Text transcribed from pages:
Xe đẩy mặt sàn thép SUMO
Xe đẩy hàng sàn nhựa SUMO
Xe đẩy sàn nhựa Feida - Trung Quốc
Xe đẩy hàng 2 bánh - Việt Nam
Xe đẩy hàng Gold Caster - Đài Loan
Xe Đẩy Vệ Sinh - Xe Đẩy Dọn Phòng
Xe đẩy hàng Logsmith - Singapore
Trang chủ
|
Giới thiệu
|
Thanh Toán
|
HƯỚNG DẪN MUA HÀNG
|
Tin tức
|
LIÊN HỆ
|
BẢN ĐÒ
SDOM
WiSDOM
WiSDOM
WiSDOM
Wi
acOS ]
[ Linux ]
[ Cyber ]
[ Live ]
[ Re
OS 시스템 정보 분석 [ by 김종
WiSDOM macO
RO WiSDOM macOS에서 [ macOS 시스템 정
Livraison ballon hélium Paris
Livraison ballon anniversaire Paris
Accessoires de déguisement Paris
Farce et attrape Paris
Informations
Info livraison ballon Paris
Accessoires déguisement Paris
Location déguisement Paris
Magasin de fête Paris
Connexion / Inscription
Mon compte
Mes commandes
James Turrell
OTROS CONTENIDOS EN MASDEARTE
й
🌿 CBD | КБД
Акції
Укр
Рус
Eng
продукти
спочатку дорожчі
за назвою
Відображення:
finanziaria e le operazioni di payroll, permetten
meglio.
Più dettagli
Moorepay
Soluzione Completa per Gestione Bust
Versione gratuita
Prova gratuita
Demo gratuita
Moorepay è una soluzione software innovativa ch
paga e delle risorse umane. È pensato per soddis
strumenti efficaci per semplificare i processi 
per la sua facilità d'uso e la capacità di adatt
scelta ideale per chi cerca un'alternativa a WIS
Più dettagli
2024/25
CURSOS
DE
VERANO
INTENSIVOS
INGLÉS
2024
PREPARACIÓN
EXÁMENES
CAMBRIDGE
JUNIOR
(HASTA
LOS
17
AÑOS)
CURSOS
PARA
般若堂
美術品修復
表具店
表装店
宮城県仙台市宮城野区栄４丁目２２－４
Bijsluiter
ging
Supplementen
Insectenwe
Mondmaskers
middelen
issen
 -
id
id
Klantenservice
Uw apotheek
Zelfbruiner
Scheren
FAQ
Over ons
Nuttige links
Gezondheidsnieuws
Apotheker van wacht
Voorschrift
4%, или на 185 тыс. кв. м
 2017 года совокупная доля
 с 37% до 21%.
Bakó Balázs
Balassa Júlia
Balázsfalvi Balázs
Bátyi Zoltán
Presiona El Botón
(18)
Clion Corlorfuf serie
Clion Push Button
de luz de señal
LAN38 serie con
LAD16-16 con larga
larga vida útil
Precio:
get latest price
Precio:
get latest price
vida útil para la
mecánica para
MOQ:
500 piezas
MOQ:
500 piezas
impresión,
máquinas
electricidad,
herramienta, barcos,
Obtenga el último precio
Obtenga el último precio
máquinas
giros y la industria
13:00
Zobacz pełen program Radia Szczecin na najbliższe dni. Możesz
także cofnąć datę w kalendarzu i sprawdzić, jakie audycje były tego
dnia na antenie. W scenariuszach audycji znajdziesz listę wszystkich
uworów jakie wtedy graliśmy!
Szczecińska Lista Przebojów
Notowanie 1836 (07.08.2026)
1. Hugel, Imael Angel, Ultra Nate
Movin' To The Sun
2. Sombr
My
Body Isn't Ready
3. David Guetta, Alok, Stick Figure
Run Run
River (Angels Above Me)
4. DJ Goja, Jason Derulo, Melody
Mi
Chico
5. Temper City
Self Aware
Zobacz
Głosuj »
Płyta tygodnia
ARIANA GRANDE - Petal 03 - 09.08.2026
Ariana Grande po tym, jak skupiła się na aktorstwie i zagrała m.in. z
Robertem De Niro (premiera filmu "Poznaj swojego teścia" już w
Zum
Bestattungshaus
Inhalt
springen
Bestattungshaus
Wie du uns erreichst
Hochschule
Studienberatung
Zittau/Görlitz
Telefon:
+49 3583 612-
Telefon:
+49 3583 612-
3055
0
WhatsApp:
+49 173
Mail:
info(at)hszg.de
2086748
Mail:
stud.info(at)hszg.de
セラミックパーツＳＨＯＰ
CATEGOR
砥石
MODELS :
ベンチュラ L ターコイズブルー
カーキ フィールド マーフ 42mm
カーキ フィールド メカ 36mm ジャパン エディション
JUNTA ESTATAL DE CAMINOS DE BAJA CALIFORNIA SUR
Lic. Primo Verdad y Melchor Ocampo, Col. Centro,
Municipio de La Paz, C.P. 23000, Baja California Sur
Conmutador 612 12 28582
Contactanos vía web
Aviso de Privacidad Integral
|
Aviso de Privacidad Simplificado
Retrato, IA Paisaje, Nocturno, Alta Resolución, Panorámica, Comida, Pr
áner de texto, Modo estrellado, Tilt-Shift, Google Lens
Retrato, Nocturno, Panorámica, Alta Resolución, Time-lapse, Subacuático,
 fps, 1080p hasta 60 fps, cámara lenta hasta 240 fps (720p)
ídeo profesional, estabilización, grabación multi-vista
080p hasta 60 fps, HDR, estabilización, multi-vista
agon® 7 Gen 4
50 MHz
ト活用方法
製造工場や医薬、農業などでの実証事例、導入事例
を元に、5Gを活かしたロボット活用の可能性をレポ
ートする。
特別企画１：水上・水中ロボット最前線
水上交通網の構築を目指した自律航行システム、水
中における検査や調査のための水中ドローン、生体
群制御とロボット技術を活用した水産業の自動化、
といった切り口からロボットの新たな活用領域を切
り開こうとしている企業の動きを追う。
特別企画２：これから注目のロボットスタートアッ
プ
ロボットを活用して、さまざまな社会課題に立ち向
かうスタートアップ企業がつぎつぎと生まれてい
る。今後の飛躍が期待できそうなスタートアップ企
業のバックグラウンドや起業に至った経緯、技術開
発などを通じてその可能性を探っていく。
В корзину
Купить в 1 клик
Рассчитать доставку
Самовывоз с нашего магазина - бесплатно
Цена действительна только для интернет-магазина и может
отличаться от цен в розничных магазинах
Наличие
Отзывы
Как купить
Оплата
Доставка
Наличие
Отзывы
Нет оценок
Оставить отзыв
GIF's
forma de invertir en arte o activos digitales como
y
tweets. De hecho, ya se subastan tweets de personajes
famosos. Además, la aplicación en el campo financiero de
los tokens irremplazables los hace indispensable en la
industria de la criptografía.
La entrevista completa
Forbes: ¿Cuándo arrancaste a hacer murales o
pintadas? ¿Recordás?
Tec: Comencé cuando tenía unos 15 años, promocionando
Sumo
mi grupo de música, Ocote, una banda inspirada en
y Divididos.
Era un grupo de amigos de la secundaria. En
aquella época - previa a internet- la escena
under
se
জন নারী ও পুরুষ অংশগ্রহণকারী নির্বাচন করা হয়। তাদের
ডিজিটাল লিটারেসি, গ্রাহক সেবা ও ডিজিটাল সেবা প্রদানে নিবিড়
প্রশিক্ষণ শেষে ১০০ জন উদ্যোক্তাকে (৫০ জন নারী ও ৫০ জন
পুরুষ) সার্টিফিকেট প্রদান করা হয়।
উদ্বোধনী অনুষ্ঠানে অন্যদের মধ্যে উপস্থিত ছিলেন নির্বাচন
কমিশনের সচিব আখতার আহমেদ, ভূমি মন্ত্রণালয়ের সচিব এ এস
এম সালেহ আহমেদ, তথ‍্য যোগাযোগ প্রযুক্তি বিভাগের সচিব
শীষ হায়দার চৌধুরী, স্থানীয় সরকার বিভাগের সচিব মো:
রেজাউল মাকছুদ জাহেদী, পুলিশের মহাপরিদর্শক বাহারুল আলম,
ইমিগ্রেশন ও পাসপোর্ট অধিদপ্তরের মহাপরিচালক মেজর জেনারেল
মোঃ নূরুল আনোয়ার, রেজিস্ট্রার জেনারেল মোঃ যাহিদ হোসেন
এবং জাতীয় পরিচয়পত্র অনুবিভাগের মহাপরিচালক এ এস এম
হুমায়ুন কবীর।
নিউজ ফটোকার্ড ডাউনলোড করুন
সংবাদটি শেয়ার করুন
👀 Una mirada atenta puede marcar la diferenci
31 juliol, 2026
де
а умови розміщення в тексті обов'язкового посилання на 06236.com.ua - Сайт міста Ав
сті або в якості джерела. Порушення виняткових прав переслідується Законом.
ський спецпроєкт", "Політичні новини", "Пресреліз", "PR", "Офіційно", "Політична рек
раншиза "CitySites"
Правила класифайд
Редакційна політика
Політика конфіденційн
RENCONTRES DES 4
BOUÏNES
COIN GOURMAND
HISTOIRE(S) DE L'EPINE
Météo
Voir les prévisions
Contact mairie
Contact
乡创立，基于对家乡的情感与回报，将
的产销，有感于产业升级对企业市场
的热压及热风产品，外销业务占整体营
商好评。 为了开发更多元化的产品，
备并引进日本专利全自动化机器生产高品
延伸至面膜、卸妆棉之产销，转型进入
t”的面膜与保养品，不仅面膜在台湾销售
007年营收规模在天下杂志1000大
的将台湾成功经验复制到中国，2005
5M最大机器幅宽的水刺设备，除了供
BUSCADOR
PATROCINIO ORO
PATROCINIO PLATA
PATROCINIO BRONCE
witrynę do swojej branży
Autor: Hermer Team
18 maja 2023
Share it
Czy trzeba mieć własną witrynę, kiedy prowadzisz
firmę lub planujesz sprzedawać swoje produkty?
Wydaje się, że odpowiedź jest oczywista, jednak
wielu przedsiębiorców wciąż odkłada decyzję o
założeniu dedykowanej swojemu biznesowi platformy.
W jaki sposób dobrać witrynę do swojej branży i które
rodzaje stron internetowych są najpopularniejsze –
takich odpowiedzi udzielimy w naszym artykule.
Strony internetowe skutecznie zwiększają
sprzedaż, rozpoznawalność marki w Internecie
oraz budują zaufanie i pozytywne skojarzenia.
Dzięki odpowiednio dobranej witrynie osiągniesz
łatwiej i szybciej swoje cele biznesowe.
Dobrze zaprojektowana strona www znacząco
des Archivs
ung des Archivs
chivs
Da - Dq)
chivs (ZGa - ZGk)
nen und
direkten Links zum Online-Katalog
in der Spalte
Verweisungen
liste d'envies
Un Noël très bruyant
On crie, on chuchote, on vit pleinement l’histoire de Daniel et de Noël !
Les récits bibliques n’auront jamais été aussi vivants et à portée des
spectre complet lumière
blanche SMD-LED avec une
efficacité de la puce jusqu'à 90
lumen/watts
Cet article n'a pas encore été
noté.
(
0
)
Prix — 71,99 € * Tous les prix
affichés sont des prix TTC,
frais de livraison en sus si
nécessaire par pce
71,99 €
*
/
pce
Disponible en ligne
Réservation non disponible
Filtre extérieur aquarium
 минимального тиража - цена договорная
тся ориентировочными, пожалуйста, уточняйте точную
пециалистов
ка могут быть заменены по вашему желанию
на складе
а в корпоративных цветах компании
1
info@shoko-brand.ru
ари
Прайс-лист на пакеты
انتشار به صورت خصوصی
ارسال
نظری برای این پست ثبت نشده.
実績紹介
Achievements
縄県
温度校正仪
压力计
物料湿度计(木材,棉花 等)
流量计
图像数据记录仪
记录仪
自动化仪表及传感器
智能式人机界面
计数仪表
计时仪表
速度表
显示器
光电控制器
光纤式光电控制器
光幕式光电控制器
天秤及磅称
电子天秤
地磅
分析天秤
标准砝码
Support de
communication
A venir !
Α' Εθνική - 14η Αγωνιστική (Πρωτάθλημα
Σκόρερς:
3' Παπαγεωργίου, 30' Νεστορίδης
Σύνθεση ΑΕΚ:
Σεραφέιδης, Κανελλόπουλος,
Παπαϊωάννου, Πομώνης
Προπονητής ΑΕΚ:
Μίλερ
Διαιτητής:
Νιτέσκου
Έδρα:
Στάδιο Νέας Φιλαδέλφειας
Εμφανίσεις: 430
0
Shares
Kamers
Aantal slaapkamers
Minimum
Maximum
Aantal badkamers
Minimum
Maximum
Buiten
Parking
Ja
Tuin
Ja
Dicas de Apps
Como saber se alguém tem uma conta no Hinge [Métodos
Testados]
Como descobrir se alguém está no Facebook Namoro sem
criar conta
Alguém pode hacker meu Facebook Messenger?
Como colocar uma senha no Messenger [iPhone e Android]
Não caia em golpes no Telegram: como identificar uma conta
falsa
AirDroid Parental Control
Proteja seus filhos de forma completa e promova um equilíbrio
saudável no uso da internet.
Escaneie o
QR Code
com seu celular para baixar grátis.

WHAT IS NEEDED: Retype the entries word for word, from the very first line through the line containing "James Turrell".

WRITTEN ANSWER:
Xe đẩy mặt sàn thép SUMO
Xe đẩy hàng sàn nhựa SUMO
Xe đẩy sàn nhựa Feida - Trung Quốc
Xe đẩy hàng 2 bánh - Việt Nam
Xe đẩy hàng Gold Caster - Đài Loan
Xe Đẩy Vệ Sinh - Xe Đẩy Dọn Phòng
Xe đẩy hàng Logsmith - Singapore
Trang chủ
|
Giới thiệu
|
Thanh Toán
|
HƯỚNG DẪN MUA HÀNG
|
Tin tức
|
LIÊN HỆ
|
BẢN ĐÒ
SDOM
WiSDOM
WiSDOM
WiSDOM
Wi
acOS ]
[ Linux ]
[ Cyber ]
[ Live ]
[ Re
OS 시스템 정보 분석 [ by 김종
WiSDOM macO
RO WiSDOM macOS에서 [ macOS 시스템 정
Livraison ballon hélium Paris
Livraison ballon anniversaire Paris
Accessoires de déguisement Paris
Farce et attrape Paris
Informations
Info livraison ballon Paris
Accessoires déguisement Paris
Location déguisement Paris
Magasin de fête Paris
Connexion / Inscription
Mon compte
Mes commandes
James Turrell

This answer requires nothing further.